Les prix à la pompe ne suivent pas toujours ceux du baril. Une pression spécifique s’exerce désormais sur le marché du diesel raffiné, créant un écart grandissant avec le pétrole brut et prolongeant la tension sur le portefeuille des automobilistes.
Observer le cours du baril de pétrole ne suffit plus pour comprendre le prix du diesel. Le carburant qui arrive dans les stations a été raffiné, transporté et vendu sur un marché distinct. Et c’est précisément sur ce marché que la pression est devenue particulièrement forte.

Au Portugal, les chiffres de cette semaine illustrent la divergence. Pour la période du 14 au 20 septembre, l’ERSE calcule un « prix efficace » de 2,239 euros par litre pour le diesel simple, soit une augmentation de 2,3% par rapport à la semaine précédente.
Sur la même période, la cotation internationale du diesel raffiné a grimpé de 3,9%, alors que celle de l’essence baissait de 3,5%.

Le prix efficace est une référence calculée par le régulateur à partir des coûts d’approvisionnement et des taxes. Il ne s’agit pas du prix que tous les conducteurs paient, chaque station définissant sa propre valeur et pouvant appliquer des remises.
La moyenne mensuelle du Brent a atteint 117,29 dollars le baril en avril avant de reculer à 91,08 dollars en août. Mais l’évolution du brut, à elle seule, n’explique pas le prix du diesel.

Évolution du prix mensuel moyen du pétrole Brent entre septembre 2025 et août 2026, en dollars par baril. Source : U.S. Energy Information Administration (EIA).
La différence se joue sur le carburant déjà raffiné
Entre le prix du pétrole brut et celui du diesel, un écart existe que les marchés utilisent pour mesurer la pression sur la raffinerie. Lorsque le produit fini devient rare ou très demandé, cet écart peut s’élargir, même sans que le brut atteigne de nouveaux sommets.
C’est précisément ce qui s’est produit début septembre. Selon les données de S&P Global Energy, l’écart du diesel sur le marché d’Amsterdam, Rotterdam et Anvers a atteint 98 dollars par baril le 1er septembre, un record dans la série suivie par l’entreprise. La moyenne s’établissait à 44,75 dollars en juin.

Différence entre le prix du diesel raffiné et celui du pétrole brut de référence sur le marché ARA, en dollars par baril.

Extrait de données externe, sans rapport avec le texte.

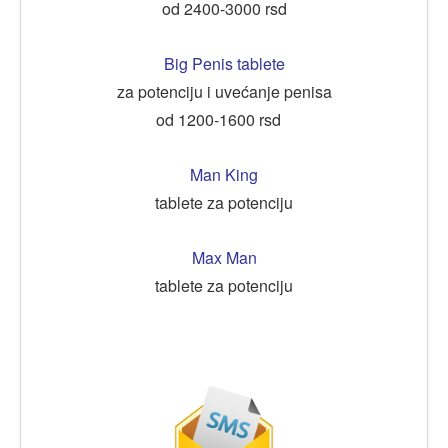
od 2400-3000 rsd
Big Penis tablete
za potenciju i uvećanje penisa
od 1200-1600 rsd
Man King
tablete za potenciju
Max Man
tablete za potenciju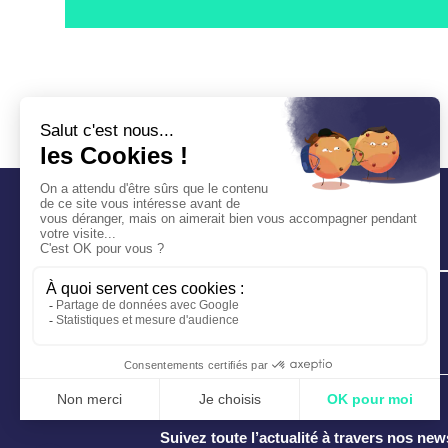
Suivez toute l’actualité à travers nos new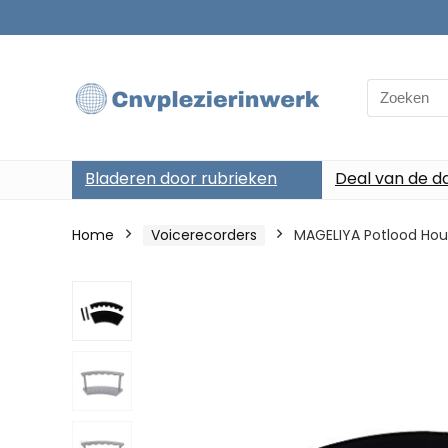
Search
for:
Bladeren door rubrieken
Deal van de d
Home
Voicerecorders
MAGELIYA Potlood Houd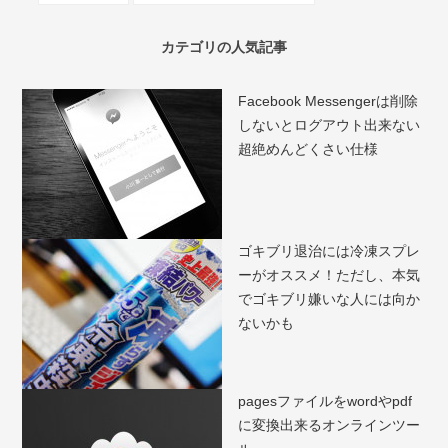
カテゴリの人気記事
Facebook Messengerは削除
しないとログアウト出来ない
超絶めんどくさい仕様
ゴキブリ退治には冷凍スプレ
ーがオススメ！ただし、本気
でゴキブリ嫌いな人には向か
ないかも
pagesファイルをwordやpdf
に変換出来るオンラインツー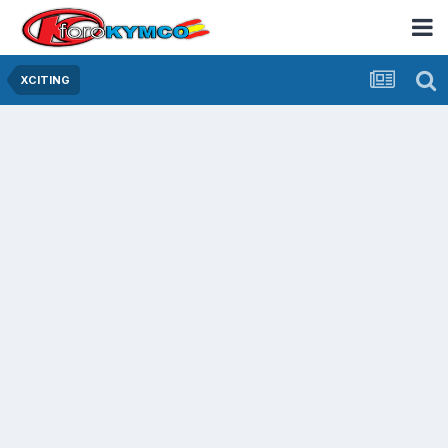
XCITING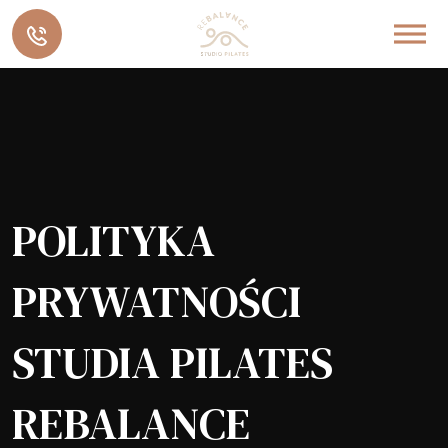
POLITYKA
PRYWATNOŚCI
STUDIA PILATES
REBALANCE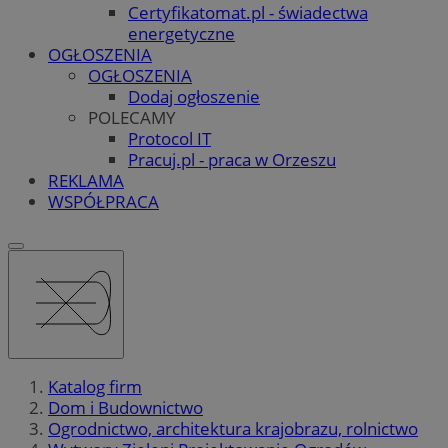
Certyfikatomat.pl - świadectwa
energetyczne
OGŁOSZENIA
OGŁOSZENIA
Dodaj ogłoszenie
POLECAMY
Protocol IT
Pracuj.pl - praca w Orzeszu
REKLAMA
WSPÓŁPRACA
Katalog firm
Dom i Budownictwo
Ogrodnictwo, architektura krajobrazu, rolnictwo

Juin à août sont des moyennes mensuelles ; le 1er septembre est la valeur d’un seul jour. Source : Platts/S&P Global Energy.
D’après S&P Global Energy, cette hausse résulte de plusieurs problèmes simultanés : des perturbations dans l’approvisionnement depuis le Moyen-Orient, des restrictions aux exportations russes et des réserves de diesel très faibles sur la côte est des États-Unis. L’Europe, importatrice de diesel, se retrouve en concurrence avec d’autres acheteurs pour les cargaisons disponibles.
Une distinction est essentielle : cet écart ne représente pas le bénéfice net d’une raffinerie. Les coûts de production, de transport et autres entrent toujours en ligne de compte. Il montre, en revanche, que le diesel raffiné est devenu bien plus coûteux par rapport à la matière première.

Et quand la baisse arrive-t-elle à la pompe ?
Même une chute du brut ne garantit pas une baisse immédiate à la pompe. La Banque Centrale Européenne explique que le prix final intègre aussi la raffinerie, la distribution et les taxes, et que la transmission des variations de coût peut prendre du temps.
C’est pourquoi, pour anticiper la prochaine évolution du diesel au Portugal, il est utile de suivre la cotation internationale du carburant raffiné, utilisée par l’ERSE dans ses calculs hebdomadaires, en plus du cours du Brent. C’est ce décalage qui aide à comprendre pourquoi le diesel continue de peser sur le budget même quand le pétrole ne bat pas de records.